Third, it requires pretending certainty where none exists. A single night of HRV is noisy. A PPG-derived HRV is noisier. A score that compresses that noise into a clean percentage is lying by omission. We would rather show you the uncertainty. Your HRV was 34 ms last night. Your 30-day average is 42 ms. The standard deviation is 8 ms. That puts you at the 16th percentile of your own history. That is all we know. That is all anyone knows.

A digital lock symbolizing data privacy, the architectural choice that prevents Pulsyn from building population models or recovery scores from your heartbeat data

The honest limits

I want to be clear about what we cannot do. On-device HRV calculation from PPG is not as accurate as a clinical Holter monitor. It will never be. The physics of LED-based blood volume sensing introduces noise that ECG does not have. Motion artifacts during sleep are hard to remove without throwing out real data. We are working on better artifact rejection, but the honest answer is that some nights will produce bad readings and we will not always know which ones.

Better artifact rejection for PPG typically means combining accelerometer data with the optical signal to detect motion periods, then either excluding those windows or using adaptive filtering.
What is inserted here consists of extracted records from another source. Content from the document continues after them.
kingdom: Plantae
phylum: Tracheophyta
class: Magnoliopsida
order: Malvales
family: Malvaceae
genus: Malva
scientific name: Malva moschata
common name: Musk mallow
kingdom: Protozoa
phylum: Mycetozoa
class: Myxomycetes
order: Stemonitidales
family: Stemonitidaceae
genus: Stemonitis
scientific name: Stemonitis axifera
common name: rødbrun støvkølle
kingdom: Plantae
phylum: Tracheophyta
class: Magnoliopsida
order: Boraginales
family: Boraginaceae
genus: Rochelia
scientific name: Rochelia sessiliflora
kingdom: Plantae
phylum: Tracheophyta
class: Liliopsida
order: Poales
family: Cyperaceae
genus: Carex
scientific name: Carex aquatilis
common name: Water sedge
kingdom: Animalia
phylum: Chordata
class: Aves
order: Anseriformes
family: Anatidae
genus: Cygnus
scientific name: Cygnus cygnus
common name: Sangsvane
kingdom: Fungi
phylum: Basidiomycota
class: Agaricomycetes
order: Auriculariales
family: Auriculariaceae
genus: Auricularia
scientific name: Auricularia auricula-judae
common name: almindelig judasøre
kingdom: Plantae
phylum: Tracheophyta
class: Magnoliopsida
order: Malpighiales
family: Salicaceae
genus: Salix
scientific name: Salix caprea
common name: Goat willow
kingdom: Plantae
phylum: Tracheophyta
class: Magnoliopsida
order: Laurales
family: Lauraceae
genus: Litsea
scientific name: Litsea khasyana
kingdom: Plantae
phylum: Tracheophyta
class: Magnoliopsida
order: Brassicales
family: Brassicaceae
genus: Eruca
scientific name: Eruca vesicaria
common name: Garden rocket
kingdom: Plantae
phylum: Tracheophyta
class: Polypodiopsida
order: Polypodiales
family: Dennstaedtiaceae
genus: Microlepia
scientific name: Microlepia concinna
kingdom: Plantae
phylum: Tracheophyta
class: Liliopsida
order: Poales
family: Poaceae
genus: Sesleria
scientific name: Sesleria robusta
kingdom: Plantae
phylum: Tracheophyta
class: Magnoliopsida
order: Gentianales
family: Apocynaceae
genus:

We are testing an approach that segments the night into 2-minute windows, scores each window for motion contamination, and only includes the cleanest 60% of windows in the final RMSSD calculation. It is conservative. It throws out data. But the data it keeps is more trustworthy.

We also do not yet offer some of the advanced HRV indices that researchers use. LF/HF ratio, detrended fluctuation analysis, and sample entropy are all interesting metrics for specific use cases. We compute RMSSD because it is the most validated index for autonomic nervous system assessment in sport and sleep contexts. Adding more indices is on the roadmap for after Kickstarter, but I will not pretend we have them now.

There is another limit I need to mention. HRV responds to alcohol, caffeine, illness, stress, altitude, and menstrual cycle phase. A low HRV does not tell you which factor caused it. An app that claims to isolate training stress from life stress from poor sleep is guessing. We do not guess. We show you the number and let you map it to your own life.

I also need to admit something I got wrong earlier in development. I originally wanted to include a strain score that combined HRV with activity data, similar to Whoop strain metric. I spent two weeks building it. Then I realized the score was just a weighted average that added no real information beyond the individual components. I deleted it. The codebase still has a commit from March 2026 where strain_service.dart was removed. That was the right call, but it cost me two weeks.


About the author

James Hoffmann is the founder of Pulsyn. He has been building on-device health computation systems for two years and still checks his HRV manually against a Polar H10 chest strap when debugging the ring artifact rejection.


References

  1. Kinnunen, H. O., et al. (2023). Validation of the Oura Ring Gen 3 against polysomnography and electrocardiography. Journal of Personalized Medicine, 13(4), 630.
  2. Altini, M. (2023). Analyzing Whoop Recovery: Correlation with HRV and Resting Heart Rate. HRV4Training Blog.
  3. Shaffer, F., and Ginsberg, J. P. (2017). An Overview of Heart Rate Variability Metrics and Norms. Frontiers in Public Health, 5, 258.
  4. Oura. (2022). How Oura Measures HRV and Why It Matters. Oura Blog.
  5. Whoop. (2021). How WHOOP Calculates Recovery. WHOOP Product Documentation.